Proc Natl Acad Sci U S A. 2004 Jun 1;101(22):8431-6. doi: 10.1073/pnas.0401736101. Epub 2004 May 19.
We describe a comprehensive modeling approach to combining genomic and clinical data for personalized prediction in disease outcome studies. This integrated clinicogenomic modeling framework is based on statistical classification tree models that evaluate the contributions of multiple forms of data, both clinical and genomic, to define interactions of multiple risk factors that associate with the clinical outcome and derive predictions customized to the individual patient level. Gene expression data from DNA microarrays is represented by multiple, summary measures that we term metagenes; each metagene characterizes the dominant common expression pattern within a cluster of genes. A case study of primary breast cancer recurrence demonstrates that models using multiple metagenes combined with traditional clinical risk factors improve prediction accuracy at the individual patient level, delivering predictions more accurate than those made by using a single genomic predictor or clinical data alone. The analysis also highlights issues of communicating uncertainty in prediction and identifies combinations of clinical and genomic risk factors playing predictive roles. Implicated metagenes identify gene subsets with the potential to aid biological interpretation. This framework will extend to incorporate any form of data, including emerging forms of genomic data, and provides a platform for development of models for personalized prognosis.

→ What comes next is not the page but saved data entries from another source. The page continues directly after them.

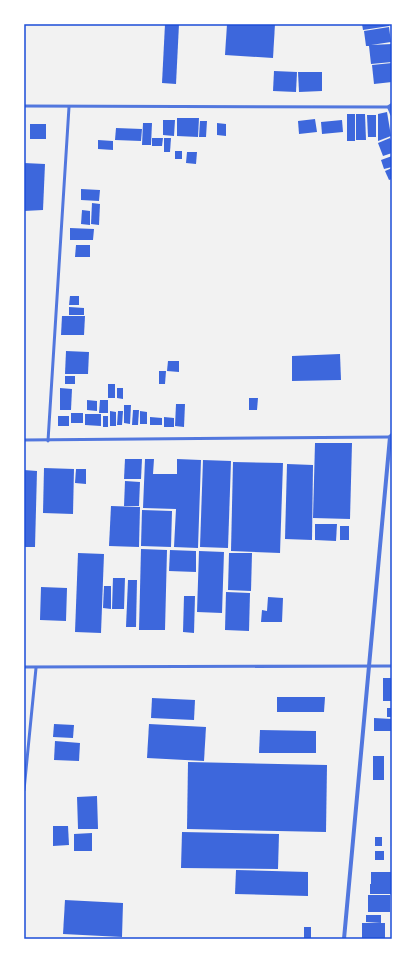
<svg xmlns="http://www.w3.org/2000/svg" width="416" height="963" font-family="'Zilla Slab',serif">
<rect width="100%" height="100%" fill="#f2f2f2"/>
<!-- building -->
<g fill="#3d67dc">
<path d="M165,24H179L176,84L162,83Z"/>
<path d="M227,24H275L273,58L225,55Z"/>
<path d="M362,24H389V26L363,30Z"/>
<path d="M389,27L391,42L371,45L392,44V62L371,64L369,46H366L364,31Z"/>
<path d="M392,63V82L374,84L372,65Z"/>
<path d="M274,71L297,72L296,92L273,91Z"/>
<path d="M298,72H322V91L299,92Z"/>
<path d="M387,112L391,136L378,141V114Z"/>
<rect x="347" y="114" width="8" height="27"/>
<path d="M356,114H365L366,140H356Z"/>
<path d="M367,115H376V137H368Z"/>
<path d="M177,118H199L198,137L177,136Z"/>
<path d="M315,119L317,132L299,134L298,121Z"/>
<path d="M163,120H175L174,136L163,135Z"/>
<path d="M342,120L343,132L322,134L321,122Z"/>
<path d="M200,121H207L206,137H199Z"/>
<path d="M143,123H152L151,145H142Z"/>
<path d="M217,123L226,124V136L217,135Z"/>
<rect x="30" y="124" width="16" height="15"/>
<path d="M116,128L142,129L141,141L115,140Z"/>
<path d="M152,138H163L162,146H152Z"/>
<path d="M164,138H171L170,152H164Z"/>
<path d="M390,138L392,143V153L383,156L378,143Z"/>
<path d="M98,140L113,141V150L98,149Z"/>
<rect x="175" y="151" width="7" height="8"/>
<path d="M187,152H197L196,164L186,163Z"/>
<path d="M392,156V167L384,169L381,160Z"/>
<path d="M24,163L45,164L43,210L24,211Z"/>
<path d="M392,168V179L389,180L385,171Z"/>
<path d="M81,189L100,190L99,201L81,200Z"/>
<path d="M92,203L100,204L99,225L91,224Z"/>
<path d="M82,210L90,211V225L81,224Z"/>
<path d="M70,228L94,229L93,240H70Z"/>
<path d="M76,245H90V257H75Z"/>
<path d="M70,296H79V305H69Z"/>
<path d="M69,307L84,308V315H69Z"/>
<path d="M62,316H85L84,335H61Z"/>
<path d="M66,351L89,352L88,374H65Z"/>
<path d="M340,354L341,380L292,381V356Z"/>
<path d="M168,361H179V372L167,371Z"/>
<path d="M159,371H166L165,384H159Z"/>
<rect x="65" y="376" width="10" height="8"/>
<rect x="108" y="384" width="7" height="14"/>
<path d="M60,388L72,389L71,410H60Z"/>
<path d="M117,388H123V399L117,398Z"/>
<path d="M249,398H258L257,410H249Z"/>
<path d="M87,400L97,401V411L87,410Z"/>
<path d="M100,400H108V413H99Z"/>
<path d="M176,404H185L184,427L175,426Z"/>
<path d="M124,405H131L130,424L124,423Z"/>
<path d="M133,410H139L138,425H132Z"/>
<path d="M110,411L116,412V426H110Z"/>
<path d="M118,411H123L122,425H117Z"/>
<path d="M140,411L147,412V424H140Z"/>
<rect x="71" y="413" width="12" height="10"/>
<path d="M85,414H101V426L85,425Z"/>
<rect x="58" y="416" width="11" height="10"/>
<rect x="103" y="416" width="5" height="11"/>
<path d="M150,417L162,418V425H150Z"/>
<path d="M164,417L174,418V427H164Z"/>
<path d="M315,443H352L350,519L313,518Z"/>
<path d="M125,459H142L141,479H124Z"/>
<path d="M145,459H154L153,474H177V459L201,460L198,548L174,547L176,509L143,508Z"/>
<path d="M203,460L231,461L228,548L200,547Z"/>
<path d="M233,462L283,463L280,553L231,551Z"/>
<path d="M287,464L313,465L312,540L285,539Z"/>
<path d="M44,468L74,469L73,514L43,513Z"/>
<path d="M76,469H86V484L75,483Z"/>
<path d="M24,470L37,471L35,547H24Z"/>
<path d="M125,481L140,482L139,506H124Z"/>
<path d="M111,506L140,507L139,547L109,546Z"/>
<path d="M142,510L172,511L171,547L141,546Z"/>
<path d="M315,524H337L336,541L315,540Z"/>
<rect x="340" y="526" width="9" height="14"/>
<path d="M141,549L167,550L165,630H139Z"/>
<path d="M170,550L196,551V572L169,571Z"/>
<path d="M199,551L224,552L222,613L197,612Z"/>
<path d="M78,553L104,554L101,633L75,632Z"/>
<path d="M229,553H252L251,591L228,590Z"/>
<path d="M113,578H125L124,609H112Z"/>
<path d="M128,580H137L136,627H126Z"/>
<path d="M104,586H111V609L103,608Z"/>
<path d="M41,587L67,588L66,621L40,620Z"/>
<path d="M226,592L250,593L249,631L225,630Z"/>
<path d="M184,596H195L194,633L183,632Z"/>
<path d="M268,597L283,598L282,622H261L262,610L267,611Z"/>
<rect x="383" y="678" width="9" height="23"/>
<path d="M277,697H325L324,712H277Z"/>
<path d="M152,698L195,700L194,720L151,718Z"/>
<rect x="387" y="708" width="5" height="9"/>
<path d="M374,718L392,719V731H374Z"/>
<path d="M54,724L74,725L73,738L53,737Z"/>
<path d="M149,724L206,727L204,761L147,758Z"/>
<path d="M260,730L316,731V753H259Z"/>
<path d="M55,741L80,743L79,761L54,760Z"/>
<rect x="373" y="756" width="11" height="24"/>
<path d="M188,762L327,765L326,832L187,829Z"/>
<path d="M97,796L98,829H78L77,797Z"/>
<path d="M53,826H68L69,845L53,846Z"/>
<path d="M182,832L279,834L278,869L181,868Z"/>
<path d="M92,833V851H74V834Z"/>
<rect x="375" y="837" width="7" height="9"/>
<rect x="375" y="851" width="9" height="9"/>
<path d="M236,870L308,872V896L235,894Z"/>
<path d="M371,872H391V894H370V884H389H371Z"/>
<rect x="368" y="895" width="22" height="17"/>
<path d="M65,900L123,903L122,937L63,934Z"/>
<path d="M366,915H381V923L366,922Z"/>
<rect x="362" y="923" width="23" height="16"/>
<rect x="304" y="927" width="7" height="12"/>
</g>
<g fill="none" stroke-linecap="round" stroke-linejoin="round">
<!-- service -->
<g stroke="#5277de" stroke-width="3">
<path d="M24,106L389,107"/>
<path d="M24,440L390,437"/>
<path d="M48,441L69,107"/>
<path d="M24,667L392,666"/>
<path d="M24,790L36,668"/>
</g>
<!-- minor -->
<g stroke="#5277de" stroke-width="4">
<path d="M392,105L389,107L392,114"/>
<path d="M344,939L390,437L392,435"/>
</g>
</g>
<!-- border -->
<rect width="416" height="963" fill="none" stroke="#ffffff" stroke-width="50"/>
<rect x="25" y="25" width="366" height="913" fill="none" stroke="#1d4ed8" stroke-width="1.5"/>
</svg>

我们描述了一种全面的建模方法,用于在疾病预后研究中结合基因组和临床数据进行个性化预测。这种综合的临床基因组建模框架基于统计分类树模型,该模型评估多种形式的数据(包括临床数据和基因组数据)的贡献,以定义与临床结果相关的多种风险因素的相互作用,并得出针对个体患者水平定制的预测。来自DNA微阵列的基因表达数据由多种我们称为元基因的汇总指标表示;每个元基因表征一组基因内的主要共同表达模式。一项原发性乳腺癌复发的案例研究表明,使用多个元基因结合传统临床风险因素的模型在个体患者水平上提高了预测准确性,提供的预测比仅使用单一基因组预测器或临床数据所做的预测更准确。该分析还突出了预测中不确定性传达的问题,并确定了发挥预测作用的临床和基因组风险因素的组合。涉及的元基因识别出有可能辅助生物学解释的基因子集。这个框架将扩展到纳入任何形式的数据,包括新兴的基因组数据形式,并为个性化预后模型的开发提供一个平台。